• [YOUR ASSIGNMENT]:
A verbatim transcript of the data that follows, free of images, is the expected result.

• [RECORDS FOR PROCESSING]:
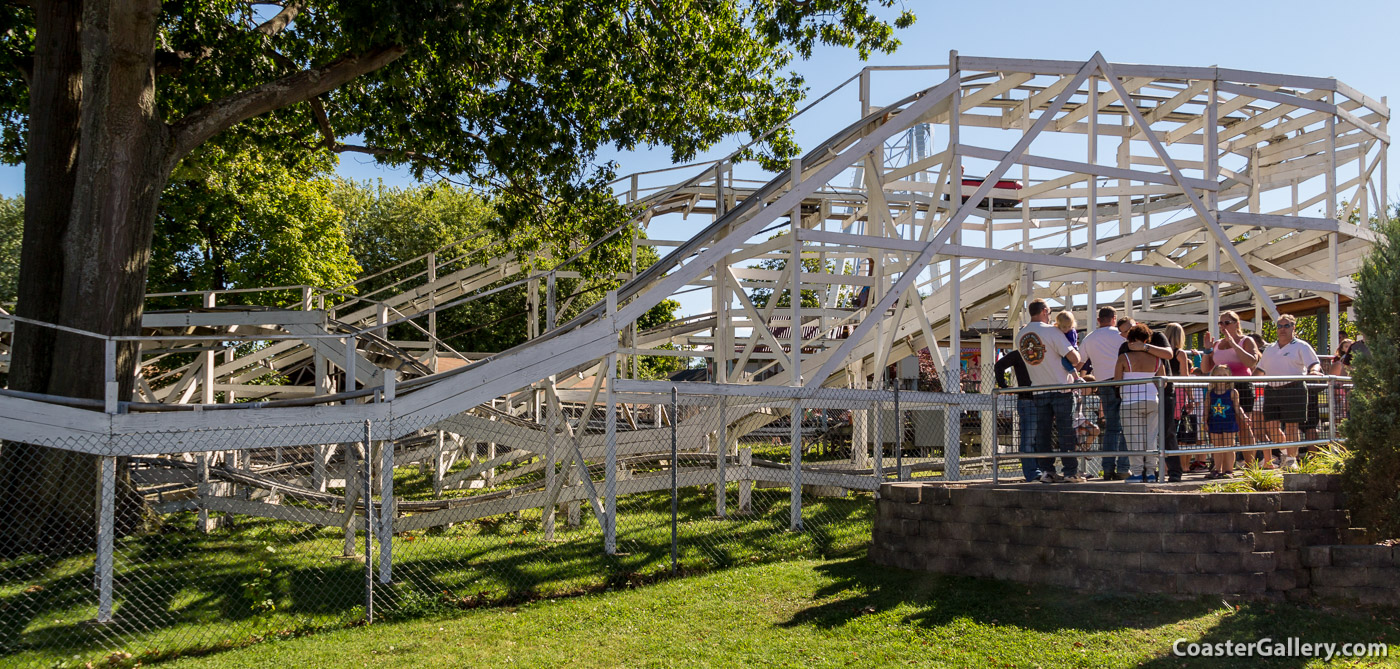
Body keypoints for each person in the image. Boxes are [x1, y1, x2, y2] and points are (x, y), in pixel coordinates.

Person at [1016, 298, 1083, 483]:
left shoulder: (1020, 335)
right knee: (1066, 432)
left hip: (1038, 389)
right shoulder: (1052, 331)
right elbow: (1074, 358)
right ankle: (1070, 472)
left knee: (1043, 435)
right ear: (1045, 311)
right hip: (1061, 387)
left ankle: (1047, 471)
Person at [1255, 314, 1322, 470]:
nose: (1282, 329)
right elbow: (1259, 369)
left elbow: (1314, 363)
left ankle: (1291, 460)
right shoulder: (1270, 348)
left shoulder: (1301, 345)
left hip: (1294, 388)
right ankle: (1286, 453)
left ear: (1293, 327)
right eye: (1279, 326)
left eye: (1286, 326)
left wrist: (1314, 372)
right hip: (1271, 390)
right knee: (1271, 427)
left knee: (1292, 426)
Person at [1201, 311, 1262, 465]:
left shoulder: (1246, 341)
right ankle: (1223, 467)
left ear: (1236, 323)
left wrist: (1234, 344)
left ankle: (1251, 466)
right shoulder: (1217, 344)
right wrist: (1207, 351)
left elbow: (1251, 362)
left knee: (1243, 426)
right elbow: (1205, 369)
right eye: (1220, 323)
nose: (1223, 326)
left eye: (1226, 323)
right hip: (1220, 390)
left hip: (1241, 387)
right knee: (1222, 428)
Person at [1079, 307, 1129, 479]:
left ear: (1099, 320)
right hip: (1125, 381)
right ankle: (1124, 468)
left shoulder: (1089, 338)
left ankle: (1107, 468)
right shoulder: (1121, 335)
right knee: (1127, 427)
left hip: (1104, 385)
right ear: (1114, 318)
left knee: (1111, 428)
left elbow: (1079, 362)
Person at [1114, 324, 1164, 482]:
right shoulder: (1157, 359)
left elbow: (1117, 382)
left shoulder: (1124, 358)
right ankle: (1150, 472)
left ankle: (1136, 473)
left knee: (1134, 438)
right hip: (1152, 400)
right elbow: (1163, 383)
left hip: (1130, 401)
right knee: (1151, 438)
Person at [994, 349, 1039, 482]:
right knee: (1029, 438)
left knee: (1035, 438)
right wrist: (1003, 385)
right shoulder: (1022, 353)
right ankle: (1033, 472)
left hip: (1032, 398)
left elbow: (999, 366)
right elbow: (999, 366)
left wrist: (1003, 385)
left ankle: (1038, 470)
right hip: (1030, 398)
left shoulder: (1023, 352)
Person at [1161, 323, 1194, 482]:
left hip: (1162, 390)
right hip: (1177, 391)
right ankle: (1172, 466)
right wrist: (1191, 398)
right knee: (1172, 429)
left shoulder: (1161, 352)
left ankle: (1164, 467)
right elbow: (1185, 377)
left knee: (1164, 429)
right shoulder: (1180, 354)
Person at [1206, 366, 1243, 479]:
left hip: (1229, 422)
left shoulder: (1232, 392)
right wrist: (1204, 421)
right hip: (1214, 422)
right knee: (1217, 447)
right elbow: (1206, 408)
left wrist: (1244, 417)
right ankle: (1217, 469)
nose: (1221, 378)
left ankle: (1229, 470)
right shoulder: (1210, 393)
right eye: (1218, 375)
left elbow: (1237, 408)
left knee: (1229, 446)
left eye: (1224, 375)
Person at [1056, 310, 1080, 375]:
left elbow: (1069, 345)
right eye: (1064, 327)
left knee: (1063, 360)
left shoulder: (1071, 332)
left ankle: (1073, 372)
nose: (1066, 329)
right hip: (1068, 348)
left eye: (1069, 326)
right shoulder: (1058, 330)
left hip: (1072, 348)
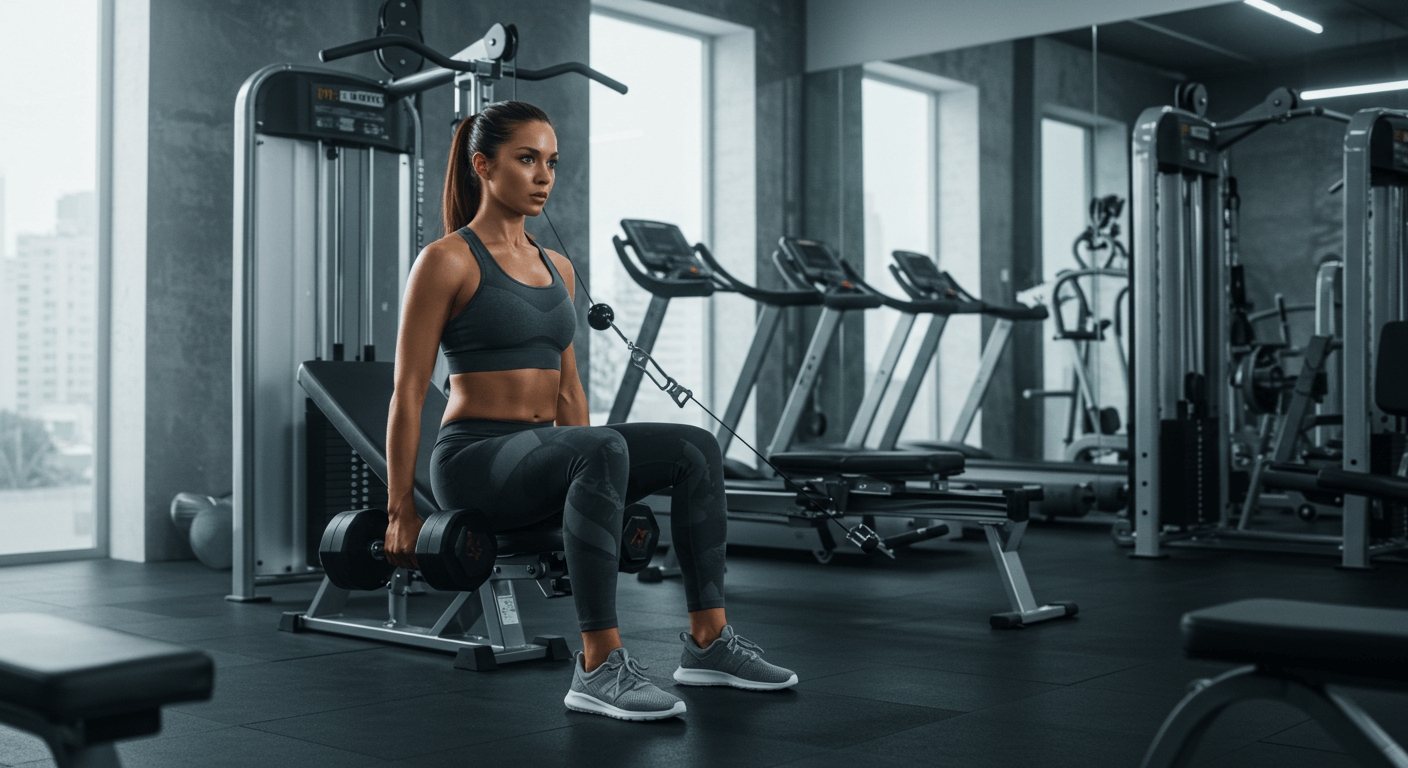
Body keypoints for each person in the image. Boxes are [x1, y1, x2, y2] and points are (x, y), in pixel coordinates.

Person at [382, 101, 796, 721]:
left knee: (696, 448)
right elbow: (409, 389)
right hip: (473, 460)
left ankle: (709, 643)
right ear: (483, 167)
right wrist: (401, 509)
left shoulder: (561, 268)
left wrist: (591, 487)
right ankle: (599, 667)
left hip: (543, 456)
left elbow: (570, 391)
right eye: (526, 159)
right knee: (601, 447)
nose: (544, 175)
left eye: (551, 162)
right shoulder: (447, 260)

• [EXERCISE RESULT]:
Body keypoints for each person in the image. Boxes are [x1, y1, x2, y2] and points are (x, y), in pixel coordinates.

Person at [1016, 298, 1083, 483]:
left shoulder: (1020, 335)
right knee: (1066, 432)
left hip: (1038, 389)
right shoulder: (1052, 331)
right elbow: (1074, 358)
right ankle: (1070, 472)
left knee: (1043, 435)
right ear: (1045, 311)
right hip: (1061, 387)
left ankle: (1047, 471)
Person at [1255, 314, 1322, 470]:
nose: (1282, 329)
right elbow: (1259, 369)
left elbow: (1314, 363)
left ankle: (1291, 460)
right shoulder: (1270, 348)
left shoulder: (1301, 345)
left hip: (1294, 388)
right ankle: (1286, 453)
left ear: (1293, 327)
right eye: (1279, 326)
left eye: (1286, 326)
left wrist: (1314, 372)
right hip: (1271, 390)
right knee: (1271, 427)
left knee: (1292, 426)
Person at [1201, 311, 1262, 465]:
left shoulder: (1246, 341)
right ankle: (1223, 467)
left ear: (1236, 323)
left wrist: (1234, 344)
left ankle: (1251, 466)
right shoulder: (1217, 344)
right wrist: (1207, 351)
left elbow: (1251, 362)
left knee: (1243, 426)
right elbow: (1205, 369)
right eye: (1220, 323)
nose: (1223, 326)
left eye: (1226, 323)
right hip: (1220, 390)
left hip: (1241, 387)
right knee: (1222, 428)
Person at [1079, 307, 1129, 479]:
left ear: (1099, 320)
right hip: (1125, 381)
right ankle: (1124, 468)
left shoulder: (1089, 338)
left ankle: (1107, 468)
right shoulder: (1121, 335)
right knee: (1127, 427)
left hip: (1104, 385)
right ear: (1114, 318)
left knee: (1111, 428)
left elbow: (1079, 362)
Person at [1114, 324, 1164, 482]:
right shoulder: (1157, 359)
left elbow: (1117, 382)
left shoulder: (1124, 358)
right ankle: (1150, 472)
left ankle: (1136, 473)
left knee: (1134, 438)
right hip: (1152, 400)
right elbow: (1163, 383)
left hip: (1130, 401)
right knee: (1151, 438)
Person at [994, 349, 1039, 482]:
right knee: (1029, 438)
left knee: (1035, 438)
right wrist: (1003, 385)
right shoulder: (1022, 353)
right ankle: (1033, 472)
left hip: (1032, 398)
left elbow: (999, 366)
right elbow: (999, 366)
left wrist: (1003, 385)
left ankle: (1038, 470)
right hip: (1030, 398)
left shoulder: (1023, 352)
Person at [1161, 323, 1194, 482]:
left hip: (1162, 390)
right hip: (1177, 391)
right ankle: (1172, 466)
right wrist: (1191, 398)
right knee: (1172, 429)
left shoulder: (1161, 352)
left ankle: (1164, 467)
right elbow: (1185, 377)
left knee: (1164, 429)
right shoulder: (1180, 354)
Person at [1206, 366, 1243, 479]:
left hip: (1229, 422)
left shoulder: (1232, 392)
right wrist: (1204, 421)
right hip: (1214, 422)
right knee: (1217, 447)
right elbow: (1206, 408)
left wrist: (1244, 417)
right ankle: (1217, 469)
nose: (1221, 378)
left ankle: (1229, 470)
right shoulder: (1210, 393)
right eye: (1218, 375)
left elbow: (1237, 408)
left knee: (1229, 446)
left eye: (1224, 375)
Person at [1056, 310, 1080, 375]:
left elbow: (1069, 345)
right eye: (1064, 327)
left knee: (1063, 360)
left shoulder: (1071, 332)
left ankle: (1073, 372)
nose: (1066, 329)
right hip: (1068, 348)
left eye: (1069, 326)
right shoulder: (1058, 330)
left hip: (1072, 348)
Body keypoints for each person in the image. Boxes are [x1, y1, x2, y2] and points are (x, y), in pixel coordinates.

Person at [382, 101, 796, 721]:
left knee: (696, 448)
right elbow: (409, 389)
right hip: (473, 460)
left ankle: (709, 643)
right ear: (483, 167)
right wrist: (401, 509)
left shoulder: (561, 268)
left wrist: (591, 487)
right ankle: (599, 667)
left hip: (543, 456)
left elbow: (570, 391)
right eye: (526, 159)
right knee: (601, 447)
nose: (544, 175)
left eye: (551, 162)
right shoulder: (447, 260)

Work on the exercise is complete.